[Task goal] Nothing in the records should change; write them all out exactly.

Dataset entries
== == ==

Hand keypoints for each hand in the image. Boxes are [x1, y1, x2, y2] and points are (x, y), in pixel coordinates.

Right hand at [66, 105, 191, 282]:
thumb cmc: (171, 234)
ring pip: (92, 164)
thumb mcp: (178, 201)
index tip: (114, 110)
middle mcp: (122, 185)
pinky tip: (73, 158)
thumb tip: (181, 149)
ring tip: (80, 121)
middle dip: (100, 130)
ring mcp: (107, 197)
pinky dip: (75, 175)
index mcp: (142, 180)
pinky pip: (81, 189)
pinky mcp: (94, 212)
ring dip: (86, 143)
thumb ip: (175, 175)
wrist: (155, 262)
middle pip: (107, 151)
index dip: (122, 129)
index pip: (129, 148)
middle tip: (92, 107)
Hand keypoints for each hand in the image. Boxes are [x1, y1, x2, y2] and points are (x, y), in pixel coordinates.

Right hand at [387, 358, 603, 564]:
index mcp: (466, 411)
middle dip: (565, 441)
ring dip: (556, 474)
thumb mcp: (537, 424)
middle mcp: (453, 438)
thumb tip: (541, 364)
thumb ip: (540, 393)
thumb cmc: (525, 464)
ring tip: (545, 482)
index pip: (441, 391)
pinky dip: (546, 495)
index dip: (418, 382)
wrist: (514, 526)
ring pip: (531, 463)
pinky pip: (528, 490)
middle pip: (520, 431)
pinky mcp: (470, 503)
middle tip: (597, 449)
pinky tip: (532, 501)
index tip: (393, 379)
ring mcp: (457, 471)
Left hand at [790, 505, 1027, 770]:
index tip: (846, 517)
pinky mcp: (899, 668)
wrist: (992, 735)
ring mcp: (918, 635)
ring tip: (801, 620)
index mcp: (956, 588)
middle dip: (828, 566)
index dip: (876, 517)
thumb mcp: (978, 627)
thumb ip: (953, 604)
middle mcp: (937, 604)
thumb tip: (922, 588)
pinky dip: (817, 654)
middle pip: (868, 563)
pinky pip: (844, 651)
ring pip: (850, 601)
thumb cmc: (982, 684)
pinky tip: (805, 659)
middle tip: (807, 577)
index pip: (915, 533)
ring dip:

== == ==

[Output for this task]
Hand keypoints for each hand in the image. Boxes are [x1, y1, x2, y2] and points are (x, y), in pixel coordinates.

Right hand at [66, 105, 191, 282]:
thumb cmc: (171, 234)
ring pip: (92, 164)
thumb mcp: (178, 201)
index tip: (114, 110)
middle mcp: (122, 185)
pinky tip: (73, 158)
thumb tip: (181, 149)
ring tip: (80, 121)
middle dip: (100, 130)
ring mcp: (107, 197)
pinky dip: (75, 175)
index mcp: (142, 180)
pinky pip: (81, 189)
pinky mcp: (94, 212)
ring dip: (86, 143)
thumb ip: (175, 175)
wrist: (155, 262)
middle pip: (107, 151)
index dip: (122, 129)
index pip: (129, 148)
middle tip: (92, 107)
Hand keypoints for each hand in the image. Boxes are [x1, y1, x2, y2] and points are (x, y), in pixel coordinates.

Right hand at [387, 358, 603, 564]:
index mcp: (466, 411)
middle dip: (565, 441)
ring dip: (556, 474)
thumb mcp: (537, 424)
middle mcp: (453, 438)
thumb tip: (541, 364)
thumb ip: (540, 393)
thumb cmc: (525, 464)
ring tip: (545, 482)
index pip: (441, 391)
pinky dip: (546, 495)
index dip: (418, 382)
wrist: (514, 526)
ring pip: (531, 463)
pinky pip: (528, 490)
middle pip: (520, 431)
pinky mcp: (470, 503)
middle tip: (597, 449)
pinky tip: (532, 501)
index tip: (393, 379)
ring mcp: (457, 471)
Left hand at [790, 505, 1027, 770]:
index tip: (846, 517)
pinky mcp: (899, 668)
wrist: (992, 735)
ring mcp: (918, 635)
ring tip: (801, 620)
index mcp: (956, 588)
middle dip: (828, 566)
index dip: (876, 517)
thumb mcp: (978, 627)
thumb ip: (953, 604)
middle mcp: (937, 604)
thumb tip: (922, 588)
pinky dip: (817, 654)
middle pip: (868, 563)
pinky pip: (844, 651)
ring pip: (850, 601)
thumb cmc: (982, 684)
pinky tip: (805, 659)
middle tip: (807, 577)
index pip: (915, 533)
ring dip:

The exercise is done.